#### [Supplied entries]

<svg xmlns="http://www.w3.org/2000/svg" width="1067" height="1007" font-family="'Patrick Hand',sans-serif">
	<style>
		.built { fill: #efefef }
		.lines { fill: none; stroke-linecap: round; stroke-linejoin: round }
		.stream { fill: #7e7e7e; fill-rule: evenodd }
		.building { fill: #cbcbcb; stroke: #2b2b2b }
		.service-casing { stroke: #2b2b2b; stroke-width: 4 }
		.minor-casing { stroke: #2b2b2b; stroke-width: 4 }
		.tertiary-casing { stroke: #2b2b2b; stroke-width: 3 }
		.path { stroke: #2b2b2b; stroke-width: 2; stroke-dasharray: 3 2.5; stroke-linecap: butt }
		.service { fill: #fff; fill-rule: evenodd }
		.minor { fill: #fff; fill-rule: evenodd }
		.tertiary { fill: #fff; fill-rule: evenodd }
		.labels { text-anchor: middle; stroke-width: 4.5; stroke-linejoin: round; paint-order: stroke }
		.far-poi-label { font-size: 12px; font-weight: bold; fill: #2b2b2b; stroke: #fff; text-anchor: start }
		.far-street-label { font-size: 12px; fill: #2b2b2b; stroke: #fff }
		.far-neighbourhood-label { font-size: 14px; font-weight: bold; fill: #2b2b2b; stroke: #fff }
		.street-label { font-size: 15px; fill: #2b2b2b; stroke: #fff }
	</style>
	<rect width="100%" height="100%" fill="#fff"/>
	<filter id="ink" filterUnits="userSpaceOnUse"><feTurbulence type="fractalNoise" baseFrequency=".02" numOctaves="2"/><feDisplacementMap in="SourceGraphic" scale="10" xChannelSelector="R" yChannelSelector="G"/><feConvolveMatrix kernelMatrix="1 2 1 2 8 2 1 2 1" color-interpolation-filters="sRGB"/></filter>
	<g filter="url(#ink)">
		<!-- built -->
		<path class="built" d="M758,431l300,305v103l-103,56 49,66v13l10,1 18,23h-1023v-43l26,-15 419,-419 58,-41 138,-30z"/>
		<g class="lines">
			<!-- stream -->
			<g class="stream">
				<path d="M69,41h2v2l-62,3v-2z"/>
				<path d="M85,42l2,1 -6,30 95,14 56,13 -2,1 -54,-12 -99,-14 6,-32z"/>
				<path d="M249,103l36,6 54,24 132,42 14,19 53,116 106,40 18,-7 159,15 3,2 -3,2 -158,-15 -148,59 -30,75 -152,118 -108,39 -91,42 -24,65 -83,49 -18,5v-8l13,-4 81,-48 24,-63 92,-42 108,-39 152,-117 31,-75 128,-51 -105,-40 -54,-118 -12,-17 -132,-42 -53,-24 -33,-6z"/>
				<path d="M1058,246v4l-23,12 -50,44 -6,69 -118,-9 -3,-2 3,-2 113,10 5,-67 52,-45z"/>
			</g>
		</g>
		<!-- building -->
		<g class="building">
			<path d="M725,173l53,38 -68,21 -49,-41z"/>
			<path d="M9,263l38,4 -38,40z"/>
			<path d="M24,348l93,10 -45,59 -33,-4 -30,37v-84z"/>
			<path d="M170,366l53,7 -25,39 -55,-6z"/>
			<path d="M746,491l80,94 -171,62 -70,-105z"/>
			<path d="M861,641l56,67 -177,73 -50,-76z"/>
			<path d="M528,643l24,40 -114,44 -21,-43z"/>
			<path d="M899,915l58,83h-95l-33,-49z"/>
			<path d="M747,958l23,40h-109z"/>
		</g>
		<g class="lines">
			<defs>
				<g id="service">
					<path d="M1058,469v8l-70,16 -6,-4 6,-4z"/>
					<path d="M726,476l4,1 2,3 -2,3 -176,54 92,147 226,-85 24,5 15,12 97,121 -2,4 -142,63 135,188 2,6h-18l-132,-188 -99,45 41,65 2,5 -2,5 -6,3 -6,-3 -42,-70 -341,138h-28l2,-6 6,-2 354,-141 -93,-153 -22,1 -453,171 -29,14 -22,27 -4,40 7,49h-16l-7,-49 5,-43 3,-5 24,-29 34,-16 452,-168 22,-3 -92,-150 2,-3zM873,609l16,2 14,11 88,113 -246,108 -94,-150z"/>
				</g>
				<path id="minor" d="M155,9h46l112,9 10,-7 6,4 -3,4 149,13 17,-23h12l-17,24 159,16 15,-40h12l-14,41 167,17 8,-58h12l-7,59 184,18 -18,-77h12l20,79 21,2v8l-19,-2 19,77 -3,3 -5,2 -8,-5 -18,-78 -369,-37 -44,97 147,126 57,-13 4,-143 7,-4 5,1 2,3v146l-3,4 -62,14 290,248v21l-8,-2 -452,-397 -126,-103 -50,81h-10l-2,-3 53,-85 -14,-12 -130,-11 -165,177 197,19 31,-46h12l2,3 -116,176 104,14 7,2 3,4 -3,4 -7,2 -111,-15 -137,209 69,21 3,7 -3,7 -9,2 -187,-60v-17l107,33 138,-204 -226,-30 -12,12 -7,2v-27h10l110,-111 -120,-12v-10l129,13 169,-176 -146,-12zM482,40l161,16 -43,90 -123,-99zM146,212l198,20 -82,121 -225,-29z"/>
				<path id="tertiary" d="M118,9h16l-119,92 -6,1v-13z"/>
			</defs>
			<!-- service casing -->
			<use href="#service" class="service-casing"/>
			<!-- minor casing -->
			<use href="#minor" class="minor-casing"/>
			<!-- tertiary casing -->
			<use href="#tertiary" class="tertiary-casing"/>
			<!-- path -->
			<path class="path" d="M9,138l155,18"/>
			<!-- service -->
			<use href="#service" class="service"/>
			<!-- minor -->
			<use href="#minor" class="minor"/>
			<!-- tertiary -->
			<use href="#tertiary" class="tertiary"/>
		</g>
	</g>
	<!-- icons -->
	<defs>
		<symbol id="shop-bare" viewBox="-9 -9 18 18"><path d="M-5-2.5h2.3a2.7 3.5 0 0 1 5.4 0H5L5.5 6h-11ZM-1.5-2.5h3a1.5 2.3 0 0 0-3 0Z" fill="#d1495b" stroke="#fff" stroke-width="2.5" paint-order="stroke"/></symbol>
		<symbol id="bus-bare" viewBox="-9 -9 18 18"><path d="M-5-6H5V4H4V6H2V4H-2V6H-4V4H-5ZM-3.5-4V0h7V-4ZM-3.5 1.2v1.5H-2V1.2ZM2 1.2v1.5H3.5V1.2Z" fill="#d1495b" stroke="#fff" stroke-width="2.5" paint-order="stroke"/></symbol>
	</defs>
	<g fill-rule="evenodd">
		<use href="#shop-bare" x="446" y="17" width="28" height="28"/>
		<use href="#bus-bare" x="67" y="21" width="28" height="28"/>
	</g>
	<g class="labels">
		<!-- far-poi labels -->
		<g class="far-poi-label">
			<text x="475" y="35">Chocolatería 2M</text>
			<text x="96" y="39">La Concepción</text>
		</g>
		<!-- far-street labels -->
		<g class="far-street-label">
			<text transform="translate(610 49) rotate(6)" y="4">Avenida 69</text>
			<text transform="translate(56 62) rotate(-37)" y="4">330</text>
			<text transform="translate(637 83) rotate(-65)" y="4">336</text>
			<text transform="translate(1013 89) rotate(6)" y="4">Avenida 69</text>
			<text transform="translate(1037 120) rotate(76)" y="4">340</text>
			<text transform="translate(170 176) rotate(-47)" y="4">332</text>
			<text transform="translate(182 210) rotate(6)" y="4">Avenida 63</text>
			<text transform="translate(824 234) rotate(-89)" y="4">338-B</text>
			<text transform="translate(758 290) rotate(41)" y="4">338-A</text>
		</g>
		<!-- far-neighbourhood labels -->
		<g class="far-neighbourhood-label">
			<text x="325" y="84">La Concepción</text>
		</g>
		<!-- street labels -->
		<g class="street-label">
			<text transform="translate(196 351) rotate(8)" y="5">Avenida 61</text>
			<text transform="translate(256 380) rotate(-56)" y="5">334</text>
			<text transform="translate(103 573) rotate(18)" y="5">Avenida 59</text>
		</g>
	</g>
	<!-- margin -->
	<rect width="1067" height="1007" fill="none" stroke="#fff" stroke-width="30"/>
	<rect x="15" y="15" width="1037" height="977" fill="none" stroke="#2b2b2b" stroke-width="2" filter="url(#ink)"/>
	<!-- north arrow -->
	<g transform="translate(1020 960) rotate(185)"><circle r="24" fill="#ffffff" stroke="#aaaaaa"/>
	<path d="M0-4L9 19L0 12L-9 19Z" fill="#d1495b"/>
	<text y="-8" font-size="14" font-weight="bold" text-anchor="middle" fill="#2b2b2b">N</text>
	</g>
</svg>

#### [Work to complete]
Search the data above for "linecap" and copy every line where it turns up.

#### [Your response]
		.lines { fill: none; stroke-linecap: round; stroke-linejoin: round }
		.path { stroke: #2b2b2b; stroke-width: 2; stroke-dasharray: 3 2.5; stroke-linecap: butt }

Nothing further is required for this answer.